EECS251LB : Field Programmable Gate Array Laboratory
Published in University of California, Berkeley, 2025
I won the Apple Design Competition for this Design!
Introduction
This project implements a 32-bit RISC-V core with a 3-stage pipeline, synchronous instruction/data memories, with minimal stalling and an integer cycles per instruction of 1. In addition to integer operations, the processor also supports floating point operations with a floating point CPI of slightly greater than 1. UART is used to interface the core with the real world.
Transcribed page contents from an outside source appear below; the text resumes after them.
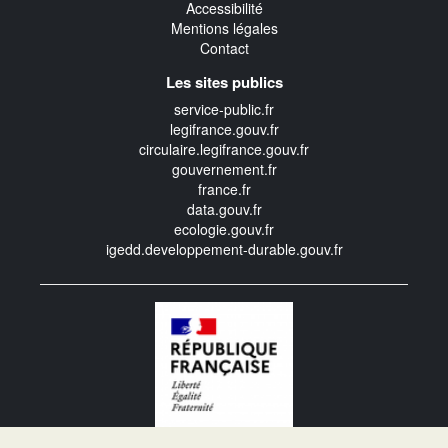
Accessibilité
Mentions légales
Contact
Les sites publics
service-public.fr
legifrance.gouv.fr
circulaire.legifrance.gouv.fr
gouvernement.fr
france.fr
data.gouv.fr
ecologie.gouv.fr
igedd.developpement-durable.gouv.fr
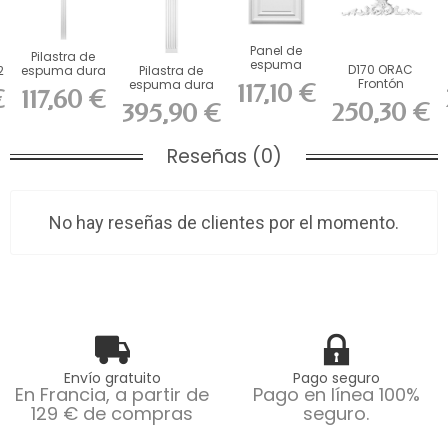
Panel de
Pilastra de
espuma
D170 ORAC
2
espuma dura
Pilastra de
dura ORAC
Frontón
ORAC K200
espuma dura
117,10 €
€
117,60 €
F30 (largo
Durofoam L105
L13,6 x...
ORAC K250 L27
250,30 €
395,90 €
59,5...
x H24,5 x...
x...
Reseñas (0)
No hay reseñas de clientes por el momento.
Envío gratuito
Pago seguro
En Francia, a partir de
Pago en línea 100%
129 € de compras
seguro.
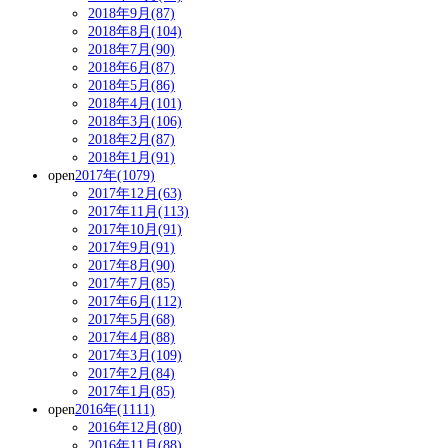
2018年9月(87)
2018年8月(104)
2018年7月(90)
2018年6月(87)
2018年5月(86)
2018年4月(101)
2018年3月(106)
2018年2月(87)
2018年1月(91)
open
2017年(1079)
2017年12月(63)
2017年11月(113)
2017年10月(91)
2017年9月(91)
2017年8月(90)
2017年7月(85)
2017年6月(112)
2017年5月(68)
2017年4月(88)
2017年3月(109)
2017年2月(84)
2017年1月(85)
open
2016年(1111)
2016年12月(80)
2016年11月(88)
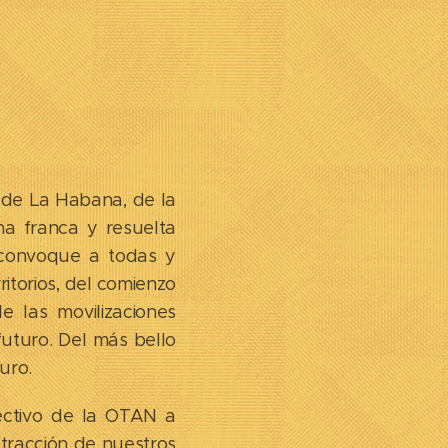
 de La Habana, de la
ha franca y resuelta
 convoque a todas y
itorios, del comienzo
 las movilizaciones
uturo. Del más bello
uro.
fectivo de la OTAN a
extracción de nuestros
This RISC-V core was fully implemented on a PYNQ-Z1 board as shown in Figure 1.

3 Stage Pipeline
The three stage pipeline is divided into three phases :
- F : Instruction Fetch
- DX : Decode and Execute
- MW : Memory and Write-Back
Figure 2 shows the Block Diagram of our three stage pipeline with Floating Point Unit in parallel to the ALU. The Floating Point Unit (FPU) is pipelined with 2 stages for floating point addition and 3 stages for floating point multiplication and accumulation.
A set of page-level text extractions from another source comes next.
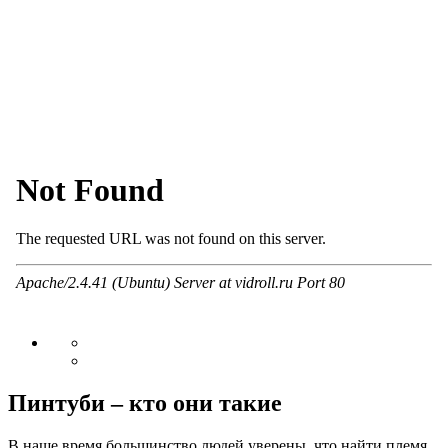
Пинтуби – кто они такие
В наше время большинство людей уверены, что найти племя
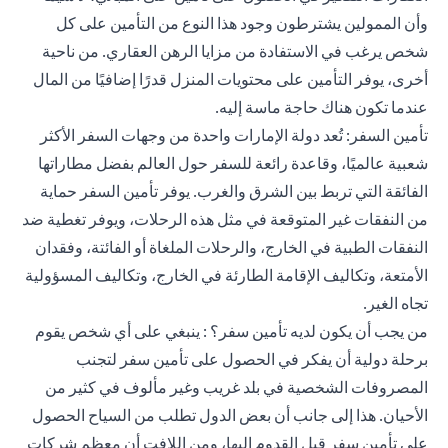
وأن الممولين يشترطون وجود هذا النوع من التأمين على كل
شخص يرغب في الاستفادة من مزايا الرهن العقاري. من ناحية
أخرى، يوفر التأمين على محتويات المنزل قدرًا إضافيًا من المال
عندما تكون هناك حاجة ماسة إليه.
تأمين السفر: تُعد دولة الإمارات واحدة من وجهات السفر الأكثر
شعبية عالميًا، وقاعدة رائعة للسفر حول العالم بفضل مطاراتها
الفائقة التي تربط بين الشرق والغرب. يوفر تأمين السفر حماية
من النفقات غير المتوقعة في مثل هذه الرحلات، ويوفر تغطية ضد
النفقات الطبية في الخارج، والرحلات الملغاة أو الفائتة، وفقدان
الأمتعة، وتكاليف الإقامة الطارئة في الخارج، وتكاليف المسؤولية
تجاه الغير.
من يجب أن يكون لديه تأمين سفر؟ : ينبغي على أي شخص يقوم
برحلة دولية أن يفكر في الحصول على تأمين سفر لتجنب
المصروفات الشخصية في بلد غريب وغير مألوف في كثير من
الأحيان. هذا إلى جانب أن بعض الدول تطلب من السياح الحصول
على تأمين سفر قبل القدوم إليها، ومن اللافت أن معظم شركات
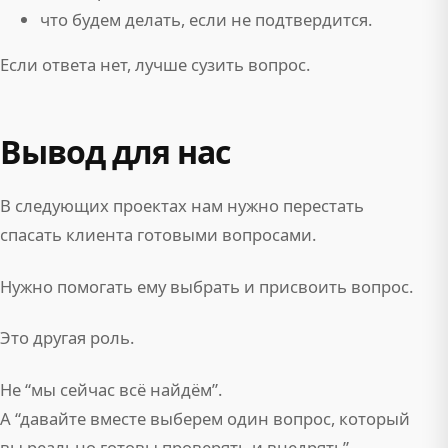
что будем делать, если не подтвердится.
Если ответа нет, лучше сузить вопрос.
Вывод для нас
В следующих проектах нам нужно перестать
спасать клиента готовыми вопросами.
Нужно помогать ему выбрать и присвоить вопрос.
Это другая роль.
Не “мы сейчас всё найдём”.
А “давайте вместе выберем один вопрос, который
вы реально готовы проверять и внедрять”.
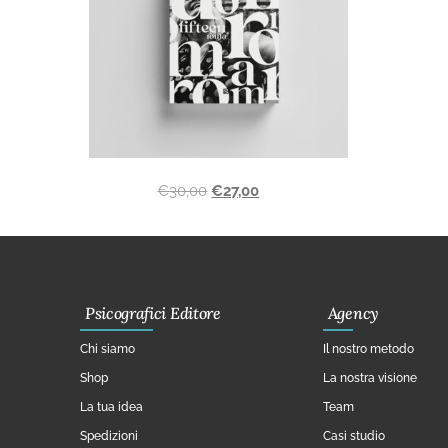
€
30,00
€
27,00
Psicografici Editore
Agency
Chi siamo
Il nostro metodo
Shop
La nostra visione
La tua idea
Team
Spedizioni
Casi studio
In the F stage, the IMEM, PC and pipeline register are clocked simultaneously. Between the DX and MW stage, the DMEM and pipeline registers are clocked together. Extensive forwarding is employed to ensure that ALU-ALU hazards, MEM-MEM hazards, MEM-ALU hazards and ALU-MEM hazards do not encounter any stalls. The PC Select Mux takes one of its input right from the output of the ALU. In case of a branch instruction, the ALU output is directly forwarded to the IMEM address, thus reducing any branch misprediction and having a resultant integer CPI of 1.
Due to the long critical path of the floating point unit, it has been pipelined to 2 stages for floating point addition and 3 stages for floating point multiplication and accumulation to ensure high frequency of operation.
Memory Mapped IO
A memory mapped IO is used to map the different memory locations to IMEM, BIOS, DMEM and UART modules. Figure 3 shows the MMIO mapping of the RISC-V core.

Resource Utilization
FPGA Usage
| FPGA Resource | No. of Units |
|---|---|
| LUTs | 2589 |
| SLICE registers | 567 |
| BRAMs | 34 |
| DSP Blocks | 2 |
Critical Path
The timing of the critical path is 15.744 ns.
Results
| Parameter | Value |
|---|---|
| Integer CPI (mmult) | 1 |
| Integer CPI (bdd) | 1 |
| Floating Point CPI (fpmmult) | 1.33 |
| Clock Frequency | 62 MHz |
| Cost | 4138844 |
| Figure of Merit (FoM) | 22.96 |
The achieved Figure of Merit (FoM) is 22.96!